Supported data types¶
Category | Data Types | Support Status |
---|---|---|
Dimension | time , string , number , boolean |
Supported |
Measure | max , min , number , sum , count , boolean , string , time , avg , count_distinct |
Supported |
Measure | count_distinct_approx |
Not Supported |
Rolling Window | - | Not Supported (Power BI doesn’t support) |
Important considerations¶
- In Power BI, measures typically have an 'm_' prefix to indicate they represent a measure. For example, a measure calculating total revenue might be named
m_total_revenue
. - The connection is live, meaning any changes to the underlying data will be reflected in Power BI.
- If schema changes occur, such as the addition of new dimensions and measures, the steps outlined above will need to be repeated.
- Custom measures or dimensions created in Power BI may be lost during re-sync operations. It is recommended to implement custom logic directly within the Lens when possible to ensure persistence of customizations.
Best practices¶
Adhering to best practices ensures that you effectively utilize the Data Product Hub and maintain compatibility with the latest features and updates. Following these guidelines will help optimize workflow, enhance performance, and prevent potential issues.
Version compatibility¶
-
Power BI versions released after June 15, 2023, support
.pbib
files.

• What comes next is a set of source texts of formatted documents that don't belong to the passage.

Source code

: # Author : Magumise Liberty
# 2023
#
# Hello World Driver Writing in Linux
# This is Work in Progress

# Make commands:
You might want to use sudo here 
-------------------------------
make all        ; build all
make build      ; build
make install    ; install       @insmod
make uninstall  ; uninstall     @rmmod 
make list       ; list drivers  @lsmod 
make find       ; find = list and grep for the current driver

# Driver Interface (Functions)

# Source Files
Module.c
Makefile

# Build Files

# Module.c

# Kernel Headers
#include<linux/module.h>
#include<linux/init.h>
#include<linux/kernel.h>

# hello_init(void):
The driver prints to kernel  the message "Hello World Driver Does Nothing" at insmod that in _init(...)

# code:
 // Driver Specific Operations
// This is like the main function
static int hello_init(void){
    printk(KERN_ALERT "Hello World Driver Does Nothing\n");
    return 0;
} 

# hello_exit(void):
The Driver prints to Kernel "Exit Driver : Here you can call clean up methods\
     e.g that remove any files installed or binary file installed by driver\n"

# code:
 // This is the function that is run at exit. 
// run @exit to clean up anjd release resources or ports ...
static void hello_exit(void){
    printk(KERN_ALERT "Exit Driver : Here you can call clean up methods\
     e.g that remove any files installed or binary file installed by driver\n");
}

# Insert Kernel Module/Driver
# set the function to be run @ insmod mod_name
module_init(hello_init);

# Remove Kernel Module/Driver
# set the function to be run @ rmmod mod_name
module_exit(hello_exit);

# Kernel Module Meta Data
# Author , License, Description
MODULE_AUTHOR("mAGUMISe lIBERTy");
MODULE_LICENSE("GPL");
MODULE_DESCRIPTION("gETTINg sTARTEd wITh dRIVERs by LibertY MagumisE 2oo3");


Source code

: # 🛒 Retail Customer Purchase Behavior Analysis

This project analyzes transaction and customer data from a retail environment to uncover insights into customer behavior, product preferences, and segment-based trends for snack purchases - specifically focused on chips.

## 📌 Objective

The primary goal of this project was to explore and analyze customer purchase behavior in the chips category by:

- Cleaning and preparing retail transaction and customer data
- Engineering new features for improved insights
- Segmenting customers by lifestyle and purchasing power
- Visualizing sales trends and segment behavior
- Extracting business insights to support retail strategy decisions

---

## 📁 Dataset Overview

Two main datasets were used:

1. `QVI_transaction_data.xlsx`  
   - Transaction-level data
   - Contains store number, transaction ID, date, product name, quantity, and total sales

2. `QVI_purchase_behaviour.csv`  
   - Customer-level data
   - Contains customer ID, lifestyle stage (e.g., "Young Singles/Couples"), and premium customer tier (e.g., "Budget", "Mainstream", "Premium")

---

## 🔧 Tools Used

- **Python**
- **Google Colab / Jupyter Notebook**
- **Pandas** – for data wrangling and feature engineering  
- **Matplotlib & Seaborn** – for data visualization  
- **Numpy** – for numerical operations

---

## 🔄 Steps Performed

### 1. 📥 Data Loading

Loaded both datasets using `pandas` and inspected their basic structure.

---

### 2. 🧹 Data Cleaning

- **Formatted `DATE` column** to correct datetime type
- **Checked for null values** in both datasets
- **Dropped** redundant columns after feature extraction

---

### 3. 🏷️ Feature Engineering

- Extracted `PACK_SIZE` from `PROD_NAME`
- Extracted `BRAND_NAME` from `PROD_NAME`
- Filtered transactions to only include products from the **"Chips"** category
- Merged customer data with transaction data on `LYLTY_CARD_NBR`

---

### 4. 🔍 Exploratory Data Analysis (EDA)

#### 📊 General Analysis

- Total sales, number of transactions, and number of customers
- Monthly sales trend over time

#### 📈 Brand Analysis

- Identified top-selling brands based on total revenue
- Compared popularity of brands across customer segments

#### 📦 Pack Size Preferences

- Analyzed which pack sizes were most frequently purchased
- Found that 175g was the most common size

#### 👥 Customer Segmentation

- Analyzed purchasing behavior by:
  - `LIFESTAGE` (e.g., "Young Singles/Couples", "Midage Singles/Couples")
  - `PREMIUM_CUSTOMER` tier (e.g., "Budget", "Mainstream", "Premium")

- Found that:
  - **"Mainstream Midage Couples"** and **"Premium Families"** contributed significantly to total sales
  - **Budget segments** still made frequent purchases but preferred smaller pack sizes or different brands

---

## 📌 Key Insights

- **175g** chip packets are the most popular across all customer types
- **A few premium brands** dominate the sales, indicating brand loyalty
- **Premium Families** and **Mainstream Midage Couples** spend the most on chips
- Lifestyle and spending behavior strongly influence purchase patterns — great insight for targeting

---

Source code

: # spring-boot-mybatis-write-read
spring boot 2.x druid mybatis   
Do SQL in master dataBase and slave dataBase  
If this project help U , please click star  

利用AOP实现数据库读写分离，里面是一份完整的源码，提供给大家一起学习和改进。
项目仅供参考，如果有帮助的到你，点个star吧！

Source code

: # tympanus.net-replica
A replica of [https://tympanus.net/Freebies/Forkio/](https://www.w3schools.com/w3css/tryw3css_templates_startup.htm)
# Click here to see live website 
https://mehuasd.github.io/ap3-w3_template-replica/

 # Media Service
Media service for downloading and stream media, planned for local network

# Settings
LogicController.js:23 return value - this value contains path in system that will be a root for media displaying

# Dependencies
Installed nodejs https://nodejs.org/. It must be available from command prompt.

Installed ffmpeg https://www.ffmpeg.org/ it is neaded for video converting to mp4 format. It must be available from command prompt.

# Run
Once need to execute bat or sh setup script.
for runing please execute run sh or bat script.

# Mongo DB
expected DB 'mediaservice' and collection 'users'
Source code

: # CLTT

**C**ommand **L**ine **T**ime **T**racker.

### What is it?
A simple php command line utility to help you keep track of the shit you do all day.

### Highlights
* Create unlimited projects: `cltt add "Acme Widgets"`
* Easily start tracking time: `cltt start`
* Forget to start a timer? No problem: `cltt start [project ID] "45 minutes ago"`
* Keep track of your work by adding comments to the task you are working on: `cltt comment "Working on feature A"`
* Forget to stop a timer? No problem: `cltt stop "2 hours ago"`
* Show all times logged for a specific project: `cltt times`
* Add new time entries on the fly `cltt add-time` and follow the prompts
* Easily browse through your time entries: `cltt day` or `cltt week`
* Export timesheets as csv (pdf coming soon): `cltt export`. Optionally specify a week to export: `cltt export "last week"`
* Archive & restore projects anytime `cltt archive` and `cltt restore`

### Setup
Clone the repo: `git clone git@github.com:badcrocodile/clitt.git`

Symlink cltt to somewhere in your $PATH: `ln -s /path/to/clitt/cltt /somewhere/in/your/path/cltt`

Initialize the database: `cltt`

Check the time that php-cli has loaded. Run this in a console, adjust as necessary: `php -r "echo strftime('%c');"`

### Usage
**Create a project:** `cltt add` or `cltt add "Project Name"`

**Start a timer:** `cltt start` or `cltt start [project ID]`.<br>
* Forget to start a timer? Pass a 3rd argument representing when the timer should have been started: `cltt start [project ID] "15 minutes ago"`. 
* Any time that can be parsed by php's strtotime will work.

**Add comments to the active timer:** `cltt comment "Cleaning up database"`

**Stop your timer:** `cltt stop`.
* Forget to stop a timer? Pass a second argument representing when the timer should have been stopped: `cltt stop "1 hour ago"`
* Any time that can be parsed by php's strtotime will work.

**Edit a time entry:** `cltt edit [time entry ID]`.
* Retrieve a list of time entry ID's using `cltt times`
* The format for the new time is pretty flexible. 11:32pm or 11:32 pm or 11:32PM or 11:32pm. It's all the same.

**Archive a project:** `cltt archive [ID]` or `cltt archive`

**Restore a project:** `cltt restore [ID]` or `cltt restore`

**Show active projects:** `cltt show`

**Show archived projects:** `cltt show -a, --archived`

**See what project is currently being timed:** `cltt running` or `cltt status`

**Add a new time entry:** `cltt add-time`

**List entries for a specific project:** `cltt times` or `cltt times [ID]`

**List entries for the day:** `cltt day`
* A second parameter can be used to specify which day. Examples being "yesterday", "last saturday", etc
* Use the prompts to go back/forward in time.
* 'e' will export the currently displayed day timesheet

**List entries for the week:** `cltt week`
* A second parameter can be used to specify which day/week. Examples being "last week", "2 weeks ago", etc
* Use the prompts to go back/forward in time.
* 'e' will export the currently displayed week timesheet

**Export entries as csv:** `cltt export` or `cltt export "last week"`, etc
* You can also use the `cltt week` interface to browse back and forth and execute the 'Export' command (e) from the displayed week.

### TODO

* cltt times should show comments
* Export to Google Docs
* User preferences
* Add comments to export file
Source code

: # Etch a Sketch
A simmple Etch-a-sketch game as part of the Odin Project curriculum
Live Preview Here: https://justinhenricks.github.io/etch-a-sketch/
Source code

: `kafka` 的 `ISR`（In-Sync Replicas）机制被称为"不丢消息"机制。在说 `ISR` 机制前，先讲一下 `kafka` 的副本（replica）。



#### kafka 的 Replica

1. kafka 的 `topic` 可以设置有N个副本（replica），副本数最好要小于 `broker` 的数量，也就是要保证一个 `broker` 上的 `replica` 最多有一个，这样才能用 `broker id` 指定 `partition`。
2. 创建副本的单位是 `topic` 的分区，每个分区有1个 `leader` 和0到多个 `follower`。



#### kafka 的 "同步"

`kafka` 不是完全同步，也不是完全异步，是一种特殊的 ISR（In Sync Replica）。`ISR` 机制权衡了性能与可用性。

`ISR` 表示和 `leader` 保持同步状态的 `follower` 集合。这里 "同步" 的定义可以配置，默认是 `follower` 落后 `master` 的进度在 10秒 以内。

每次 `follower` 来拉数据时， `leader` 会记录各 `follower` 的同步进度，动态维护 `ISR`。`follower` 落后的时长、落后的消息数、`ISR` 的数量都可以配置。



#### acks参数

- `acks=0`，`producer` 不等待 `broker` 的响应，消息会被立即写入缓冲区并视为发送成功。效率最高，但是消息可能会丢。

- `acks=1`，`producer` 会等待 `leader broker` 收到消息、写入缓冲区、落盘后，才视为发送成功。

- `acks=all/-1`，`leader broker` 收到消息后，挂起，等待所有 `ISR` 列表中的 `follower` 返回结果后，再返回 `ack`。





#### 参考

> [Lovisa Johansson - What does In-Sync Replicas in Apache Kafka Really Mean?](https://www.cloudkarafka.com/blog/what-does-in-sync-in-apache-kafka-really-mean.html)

It is advisable to use a version released after this date. -
Beginning with Version 2.132.908.0 (August 2024),
.pbip
files have moved from preview to general availability. This transition allows for the use of.pbip
files without the need to enable any preview settings. It is strongly recommended to download Power BI Version 2.132.908.0 or later to fully utilize.pbip
files.
File handling¶
Ensure that .pbip
folders are fully extracted before opening them. Failure to do so may result in missing file errors, as shown below:
Data retrieval and field selection considerations¶
-
Row Limit: The Lens API has a maximum return limit of 50,000 rows per request. To obtain additional data, it is necessary to set an offset. This row limit is in place to manage resources efficiently and ensure optimal performance.
-
Selection: It is important to select fields from tables that are directly related or logically joined, as the system does not automatically identify relationships between tables through transitive joins. Selecting fields from unrelated tables may result in incorrect or incomplete results.
Regular testing and validation¶
Regular testing and validation of reports are recommended after changes are made to the Lens definitions. This practice ensures that updates to dimensions, measures, or data models are accurately reflected in the reports and helps identify any issues early in the process.
Limitations¶
Power BI’s ‘Direct Query’ mode does not support querying the rolling window measure. The lack of support for date hierarchy in 'Direct Query' prevents the application of granularity for the rolling window measure type.
Governance of model on Power BI¶
Data masking, restrictions, and permissions established by the publisher are automatically enforced for all report viewers, ensuring consistent data security and compliance. The behavior of these data policies, such as masking, may vary based on the use of Power BI Desktop or other interfaces.
When the Lens semantic model is activated via BI Sync on Power BI, authentication and authorization are handled using the DataOS user ID and API key. This ensures that columns redacted by Lens data policies are restricted based on the user's group permissions.
For example, if a user named iamgroot, belonging to the 'Analyst' group, is restricted from viewing the 'Annual Salary' column, this column will not appear in either the Data Product exploration page or in Power BI after synchronization. Power BI requires the DataOS user ID and API key for authentication, ensuring that users can access the full model except for columns restricted by their data policies.
This approach ensures that users only see the data they are authorized to view, maintaining security and compliance.